他這話說得慷慨激昂,把自己都嚇了一跳,他沒想到自己也能說出這般微言大義的話來。

他看那個一身布衣,姿態頗高的年輕男子眼含笑意地對自己點了點頭,問道:“你說,若是大郢能將昆侖歸墟合二為一,煉做天機,會拿來掃盡天下邪祟,還蒼生一個安寧嗎?”

守衛說道:“我不懂你說的,但若天底下真有這般神奇的東西,大郢一定會拿來造福百姓的!”

“不論付出多大的代價,都可以嗎?”杭雲川接著問。

“百姓即為天下,民心在即天下在,只要不傷民心,多大的代價,只要皇上願意做,百姓也會理解的。
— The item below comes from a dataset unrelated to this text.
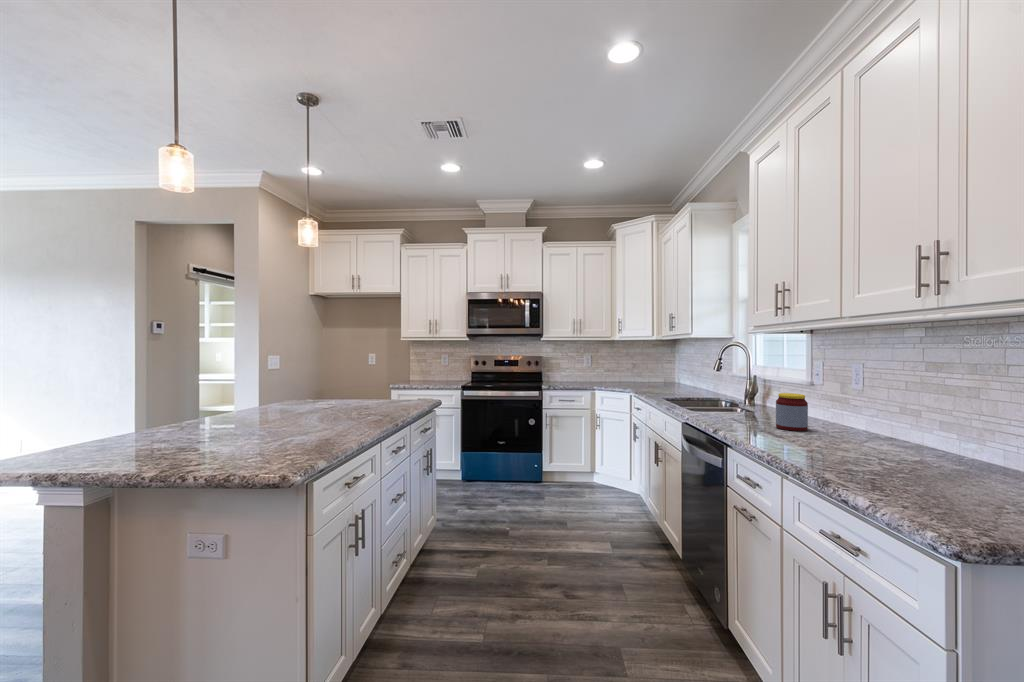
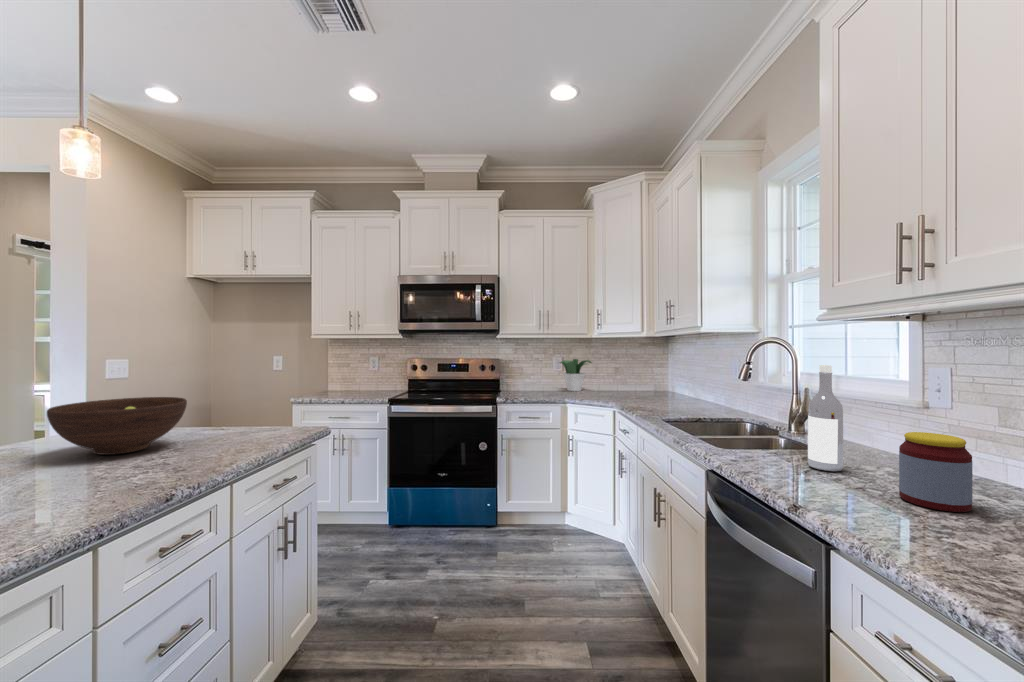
potted plant: none [589,357,615,382] -> present [560,359,591,391]
wine bottle: none [740,359,759,419] -> present [808,365,843,471]
fruit bowl: none [304,377,368,409] -> present [47,397,187,455]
”守衛說。

李星昭見杭雲川臉上也有些動容,他雖然神色內斂,但眼神明顯柔和下來,似乎在讚同守衛的話。是啊,若是將昆侖歸墟交予皇家,將兩者合二為一,煉作天機,便是這世間最強的至純之器。

可要煉化這一陰一陽兩枚神器,要整個大郢上下同心、動用舉國之力才行。單一個舒家、或是杭家,都是做不到的。

他既然明白這道理,為何還遲遲不肯把歸墟的下落告訴自己?為何?李星昭不明白了。

她突然想起了杭雲川對自己說過的話,那是他還在獄中時,對自己提起的一句。那時她只當是他推卸責任的借口,可現在回想,或許至關重要。

“借一步說話。”她對杭雲川點頭示意,兩人走進城墻不遠處的亭臺中。

“舒家在歸墟上動了手腳是怎麽回事?”她直接了當問道。

“就是字面上的意思。”杭雲川攤手,“我和你說過的,歸墟已經不是最初的那個歸墟,若用它祓除邪祟,反而會適得其反。”

“可你說這話,有何依據?”李星昭問道。

“沒有依據。”

李星昭一皺眉,怒道:“杭雲川,我可是在幫你,你不要這樣不識好歹!多說兩句會讓你少塊肉嗎?杭家的事情我已經稟報給皇上,她遲早會拿杭家開刀。杭家保不住你,只有我能保住你,你不老老實實將功抵罪,非要推三阻四,支支吾吾。杭雲川啊杭雲川,你都不是聰明反被聰明誤,你就是一個蠢貨!貨真價實的蠢貨!”

杭雲川不置可否的笑了笑,眼底掠過些許倦色。他用蒼白的言語解釋道:“我說我是親眼所見,你敢相信嗎?”

“你當真是親眼所見?”李星昭話語軟下來,她察覺自己先前的話語略重了,親眼所見,這也算無憑無據了。而且,他一個罪人,憑什麽讓人相信他所言不虛呢?

杭雲川低眉,不看她,只說:“聽說京城禦花樓的茶點很好吃,我餓了。”

他先前從未要求她提供什麽,這次一反常態地主動開口,李星昭直覺,自己所求的事情有眉目了,他定是要交待歸墟的下落。

“這就帶你去。”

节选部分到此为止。